‘We win because our ideas are better’
Primary Colours has always been one of my favourite films. It was released at a time when Bill Clinton was moving political satire from obscure TV slots to mainstream culture. Of course, as satire, it takes its inspiration from Clinton. However, as another Clinton’s bid for the White House sputters and fades it is a film that is defiantly worth revisiting
John Travolta is Jack Stanton, an ambitious Democratic governor from the south. He is partnered by the equally ambitious Susan who is determined that her husband make it all the way to Capitol Hill. An eclectic mix of characters make up the Stanton’s campaign team, the newest recruit is Henry. Henry is the hero of the film and although the film is ostensibly about the Stanton’s campaign, it is Henry’s ups and downs and moral dilemmas that shape the contours of the film.

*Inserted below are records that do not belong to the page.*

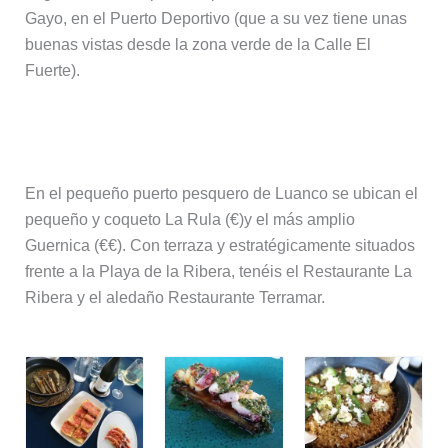
Gayo, en el Puerto Deportivo (que a su vez tiene unas
buenas vistas desde la zona verde de la Calle El
Fuerte).
Dónde comer en Luanco
En el pequeño puerto pesquero de Luanco se ubican el
pequeño y coqueto La Rula (€)y el más amplio
Guernica (€€). Con terraza y estratégicamente situados
frente a la Playa de la Ribera, tenéis el Restaurante La
Ribera y el aledaño Restaurante Terramar.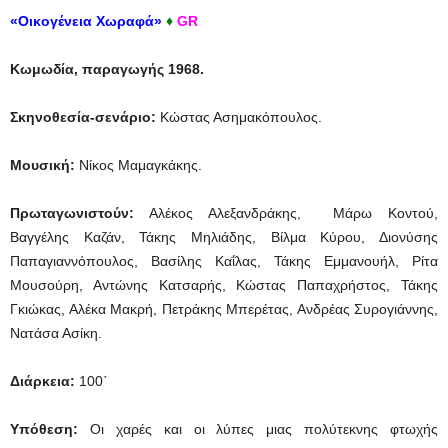
«Οικογένεια Χωραφά»
♦
GR
Κωμωδία, παραγωγής 1968.
Σκηνοθεσία-σενάριο:
Κώστας Ασημακόπουλος.
Μουσική:
Νίκος Μαμαγκάκης.
Πρωταγωνιστούν:
Αλέκος Αλεξανδράκης, Μάρω Κοντού,
Βαγγέλης Καζάν, Τάκης Μηλιάδης, Βίλμα Κύρου, Διονύσης
Παπαγιαννόπουλος, Βασίλης Καΐλας, Τάκης Εμμανουήλ, Ρίτα
Μουσούρη, Αντώνης Κατσαρής, Κώστας Παπαχρήστος, Τάκης
Γκιώκας, Αλέκα Μακρή, Πετράκης Μπερέτας, Ανδρέας Συρογιάννης,
Νατάσα Ασίκη.
Διάρκεια:
100΄
Υπόθεση:
Οι χαρές και οι λύπες μιας πολύτεκνης φτωχής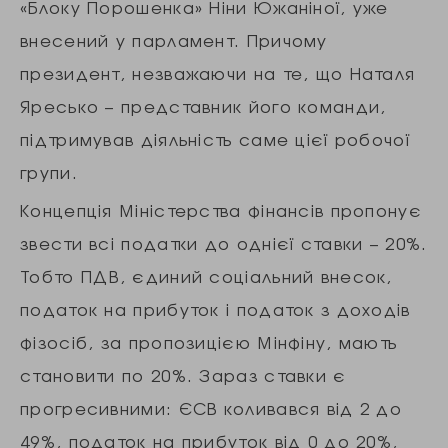
«Блоку Порошенка» Ніни Южаніної, уже
внесений у парламент. Причому
президент, незважаючи на те, що Наталя
Яресько – представник його команди,
підтримував діяльність саме цієї робочої
групи.
Концепція Міністерства фінансів пропонує
звести всі податки до однієї ставки – 20%.
Тобто ПДВ, єдиний соціальний внесок,
податок на прибуток і податок з доходів
фізосіб, за пропозицією Мінфіну, мають
становити по 20%. Зараз ставки є
прогресивними: ЄСВ коливався від 2 до
49%, податок на прибуток від 0 до 20%,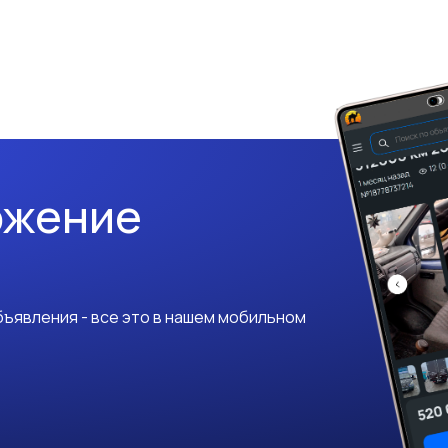
ожение
ъявления - все это в нашем мобильном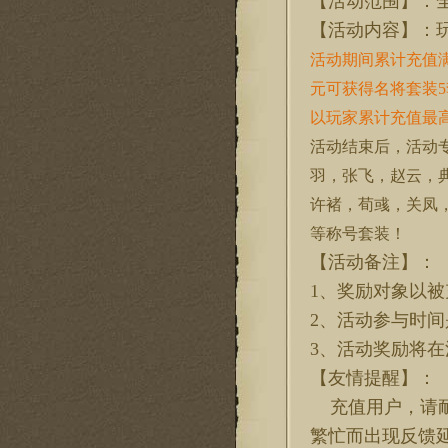
【活动范围】：
【活动内容】：
活动期间累计充值
元可获得名将套装5
以玩家累计充值最
活动结束后，活动
羽，张飞，赵云，
许褚，荀彧，关凤
等称号套装！
【活动备注】：
1、奖励对象以
2、活动参与时
3、活动奖励将
【友情提醒】：
充值用户，请耐
繁忙而出现反馈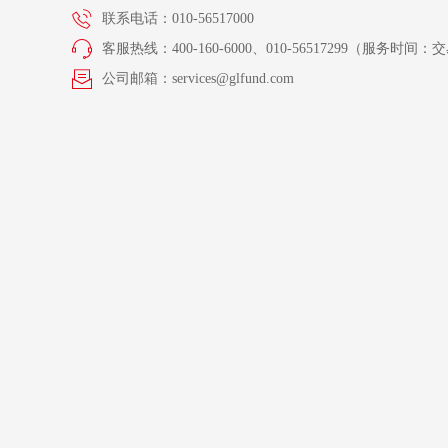
联系电话：010-56517000
客服热线：400-160-6000、010-56517299（服务时间：交易
公司邮箱：services@glfund.com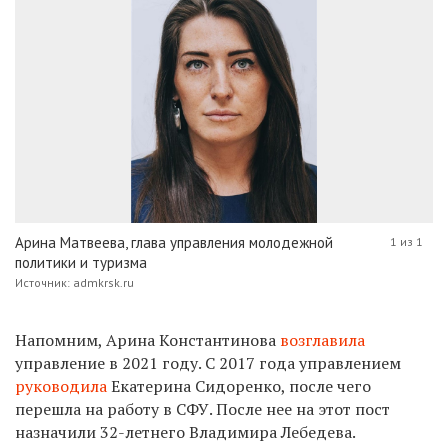
Арина Матвеева, глава управления молодежной
1 из 1
политики и туризма
Источник: admkrsk.ru
Напомним, Арина Константинова
возглавила
управление в 2021 году. С 2017 года управлением
руководила
Екатерина Сидоренко, после чего
перешла на работу в СФУ. После нее на этот пост
назначили
32-летнего
Владимира Лебедева.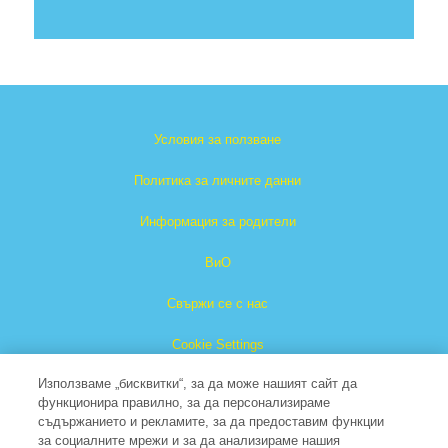
Условия за ползване
Политика за личните данни
Информация за родители
ВиО
Свържи се с нас
Cookie Settings
Използваме „бисквитки“, за да може нашият сайт да
функционира правилно, за да персонализираме
съдържанието и рекламите, за да предоставим функции
за социалните мрежи и за да анализираме нашия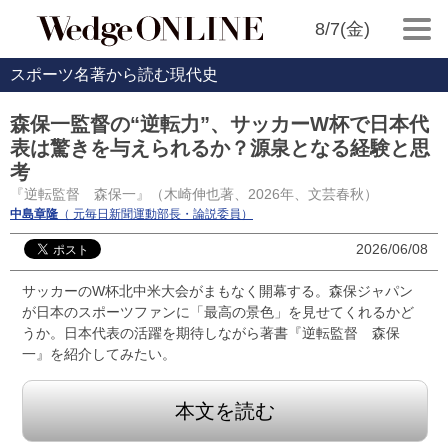
8/7(金)
スポーツ名著から読む現代史
森保一監督の“逆転力”、サッカーW杯で日本代
表は驚きを与えられるか？源泉となる経験と思
考
『逆転監督 森保一』（木崎伸也著、2026年、文芸春秋）
中島章隆
（ 元毎日新聞運動部長・論説委員）
2026/06/08
サッカーのW杯北中米大会がまもなく開幕する。森保ジャパン
が日本のスポーツファンに「最高の景色」を見せてくれるかど
うか。日本代表の活躍を期待しながら著書『逆転監督 森保
一』を紹介してみたい。
本文を読む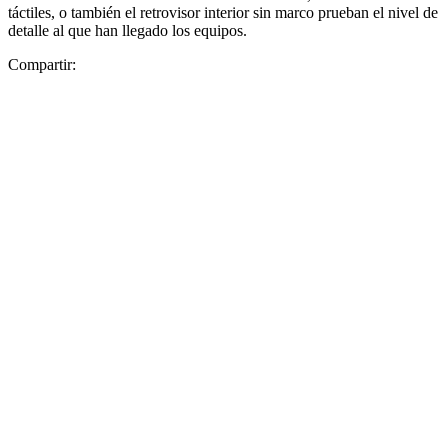
táctiles, o también el retrovisor interior sin marco prueban el nivel de
detalle al que han llegado los equipos.
Compartir: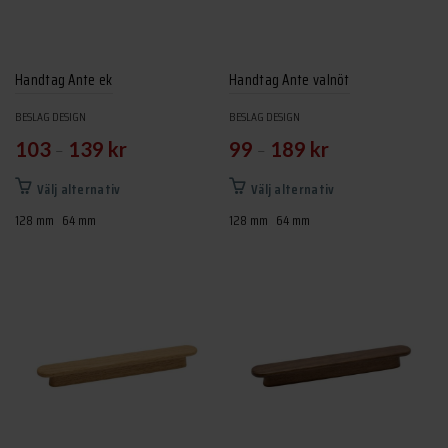
alternativen
kan
väljas
Handtag Ante ek
Handtag Ante valnöt
på
produktsidan
BESLAG DESIGN
BESLAG DESIGN
–
–
103
139
kr
99
189
kr
Den
Den
Välj alternativ
Välj alternativ
här
här
128 mm
64 mm
128 mm
64 mm
produkten
produkten
har
har
flera
flera
varianter.
varianter.
De
De
olika
olika
alternativen
alternativen
kan
kan
väljas
väljas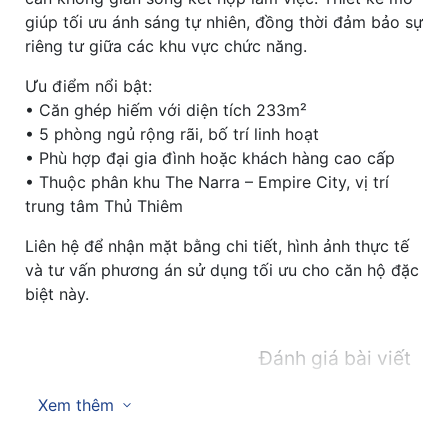
giúp tối ưu ánh sáng tự nhiên, đồng thời đảm bảo sự
riêng tư giữa các khu vực chức năng.
Ưu điểm nổi bật:
• Căn ghép hiếm với diện tích 233m²
• 5 phòng ngủ rộng rãi, bố trí linh hoạt
• Phù hợp đại gia đình hoặc khách hàng cao cấp
• Thuộc phân khu The Narra – Empire City, vị trí
trung tâm Thủ Thiêm
Liên hệ để nhận mặt bằng chi tiết, hình ảnh thực tế
và tư vấn phương án sử dụng tối ưu cho căn hộ đặc
biệt này.
Đánh giá bài viết
Xem thêm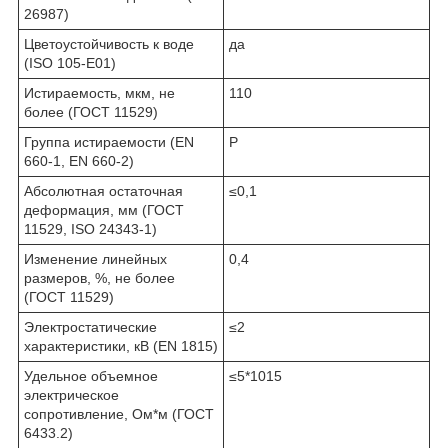
26987)
Цветоустойчивость к воде
да
(ISO 105-E01)
Истираемость, мкм, не
110
более (ГОСТ 11529)
Группа истираемости (EN
P
660-1, EN 660-2)
Абсолютная остаточная
≤0,1
деформация, мм (ГОСТ
11529, ISO 24343-1)
Изменение линейных
0,4
размеров, %, не более
(ГОСТ 11529)
Электростатические
≤2
характеристики, кВ (EN 1815)
Удельное объемное
≤5*10
15
электрическое
сопротивление, Ом*м (ГОСТ
6433.2)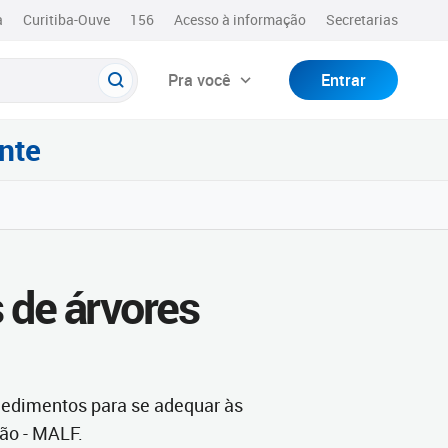
a
Curitiba-Ouve
156
Acesso à informação
Secretarias
Pra você
Entrar
nte
s de árvores
cedimentos para se adequar às
ão - MALF.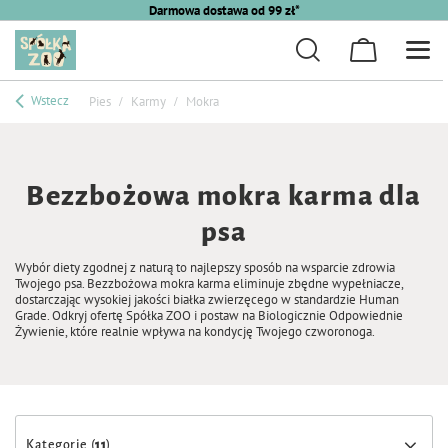
Darmowa dostawa od 99 zł*
Wstecz
Pies
Karmy
Mokra
Bezzbożowa mokra karma dla
psa
Wybór diety zgodnej z naturą to najlepszy sposób na wsparcie zdrowia
Twojego psa. Bezzbożowa mokra karma eliminuje zbędne wypełniacze,
dostarczając wysokiej jakości białka zwierzęcego w standardzie Human
Grade. Odkryj ofertę Spółka ZOO i postaw na Biologicznie Odpowiednie
Żywienie, które realnie wpływa na kondycję Twojego czworonoga.
Kategorie (
11
)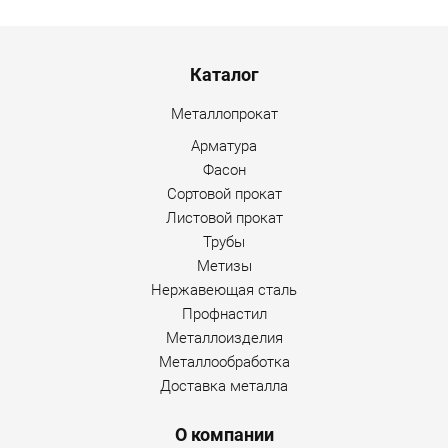
Menu footer
Каталог
Металлопрокат
Арматура
Фасон
Сортовой прокат
Листовой прокат
Трубы
Метизы
Нержавеющая сталь
Профнастил
Металлоизделия
Металлообработка
Доставка металла
О компании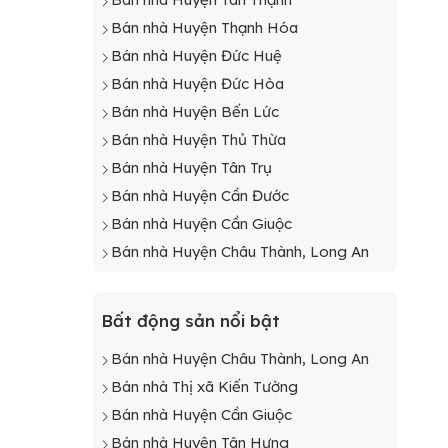
Bán nhà Huyện Thạnh Hóa
Bán nhà Huyện Đức Huệ
Bán nhà Huyện Đức Hòa
Bán nhà Huyện Bến Lức
Bán nhà Huyện Thủ Thừa
Bán nhà Huyện Tân Trụ
Bán nhà Huyện Cần Đước
Bán nhà Huyện Cần Giuộc
Bán nhà Huyện Châu Thành, Long An
Bất động sản nổi bật
Bán nhà Huyện Châu Thành, Long An
Bán nhà Thị xã Kiến Tường
Bán nhà Huyện Cần Giuộc
Bán nhà Huyện Tân Hưng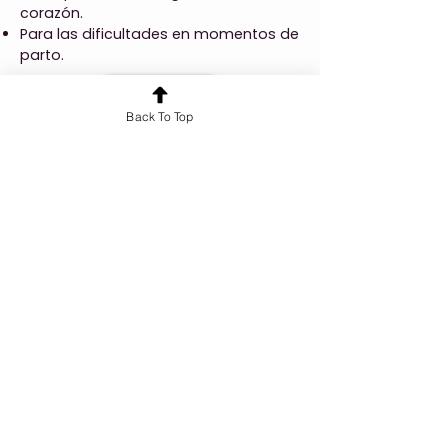
corazón.
Para las dificultades en momentos de
parto.
Anterior
Back To Top
Próxima
¿Quieres conocer más sobre nuestros
servicios?
¡Hablemos!
Cursos y Formaciones
Tarot 360
Recursos
Workbook Árbol de la Vida Sefirot
Calendario Cuántico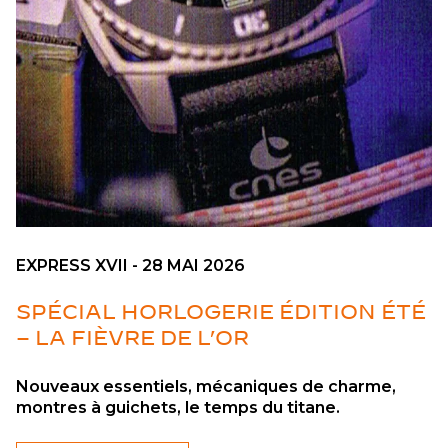
EXPRESS XVII - 28 MAI 2026
SPÉCIAL HORLOGERIE ÉDITION ÉTÉ
– LA FIÈVRE DE L’OR
Nouveaux essentiels, mécaniques de charme,
montres à guichets, le temps du titane.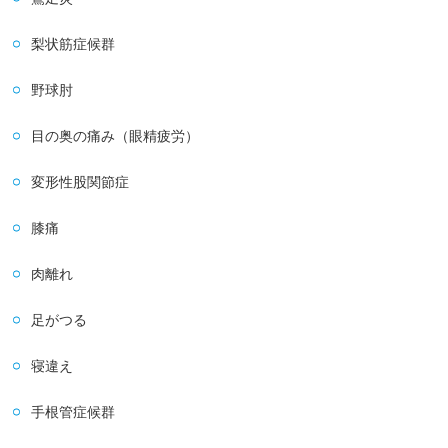
梨状筋症候群
野球肘
目の奥の痛み（眼精疲労）
変形性股関節症
膝痛
肉離れ
足がつる
寝違え
手根管症候群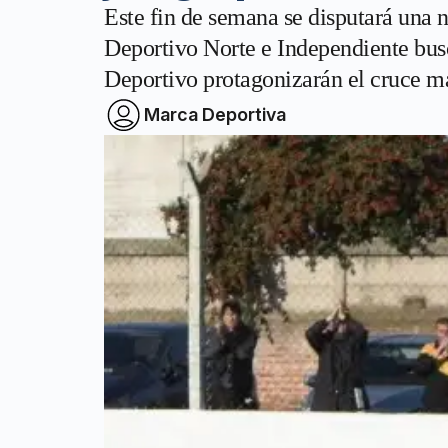
Este fin de semana se disputará una 
Deportivo Norte e Independiente busc
Deportivo protagonizarán el cruce má
Marca Deportiva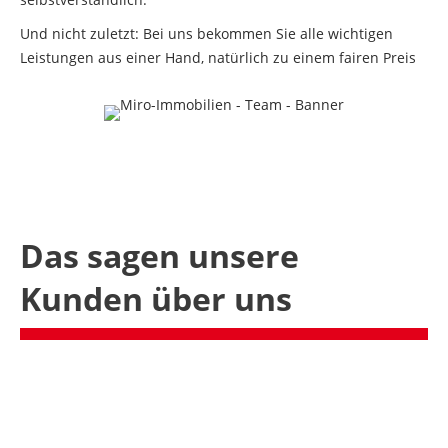
Und nicht zuletzt: Bei uns bekommen Sie alle wichtigen
Leistungen aus einer Hand, natürlich zu einem fairen Preis
Das sagen unsere
Kunden über uns
Ich habe mich gründlich informiert, bevor sich
unsere Eigentümergemeinschaft für Miro
Immobilien als Wohnungsverwaltung entschieden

Henry is a cool, collected, suave and sophisticated black activist who is not so much persuaded as co-opted into joining Stanton after seeing Stanton cry. He wants a President who ‘cares’. His girlfriend is less than amused at Henry working for ‘cracker’ Stanton. Race and its prominence as an issue in American politics is a continuing narrative in the film. Henry articulates a intergrationist view while his girlfriend is segregationist. Meanwhile, Stanton becomes the mouthpiece of unconscious prejudice – a black family are ‘good but simple folks’. So we see patronising prejudice dovetailing with segregationist arrogance and separatism.
Henry’s fellow ‘true believer’ is Libby. Libby is his antithesis, a neurotic aging lesbian veteran of many-a-campaign. She cares too much; breaking down when it turns out her candidate is not the ‘rock her church was built on’. Unfortunately, Libby, like any true believer desperate to believe, builds her churches on sandstone not granite. Her eventual demise by her own hand is the pivotal moment of the film and for the first time Henry’s confidence in Stanton is totally shaken. Symbolically, she shoots herself through the heart.
Libby and Henry are asked to dig dirt on the newest and shiniest candidate in the race, cleaner than clean, Freddy Picker. They dig and they find, he was into cocaine and had a gay affair – the Stanton’s are determined to leak it and totally discredit Picker. Henry and Libby object; Picker is ‘decent but flawed’. Libby reminds Jack of a time when he said that ‘we don’t do dirt, our job is to make it clean and then we will win because our ideas are better.’ She fails to convince them despite threatening to reveal Jack had an affair with a 17 y/o babysitter.
It is made pretty clear from the start that Stanton is a sleazy character. Sexually promiscuous out of wedlock, prone to exaggeration and downright lying Stanton is far from a model moral character. Ultimately his raison d’être is that the end justifies the means; that although he is flawed he is the best person for the job because he cares and that it is the price you ‘pay to lead’. It’s hard not to wonder if this has somehow not become America’s national motif, ironically under a Republican president. Substitute ‘entry to the White House’ for ‘the spread of democracy’ and Bush replicates Stanton’s logic perfectly. American might is right because it’s ‘cause’ is just and to hell with the price and consequence for others.
It is to be hoped that the current runners do not seek to emulate Stanton. Courage and honesty in the face of ones flaws is an extremely admirable trait, especially in a leader. It is certainly better than the false pretence that you have none. However, a fickle public tend to reward the pretence more than the truth. In that at least Stanton’s world-view has some claims. We want to believe that those that govern us are somehow better than us and are ‘superior’ and when they turn out to be as mortal as the rest we punish them thrice; once for the sin, once for the sinned against, and once for the sin of our broken dreams.
At the end of the film, the enduring image is of a distraught Libby. Her passionate, neurotic and doomed defence of purity is a moving moment of modern cinema. If only politics could be that way, surely the world would be a better place?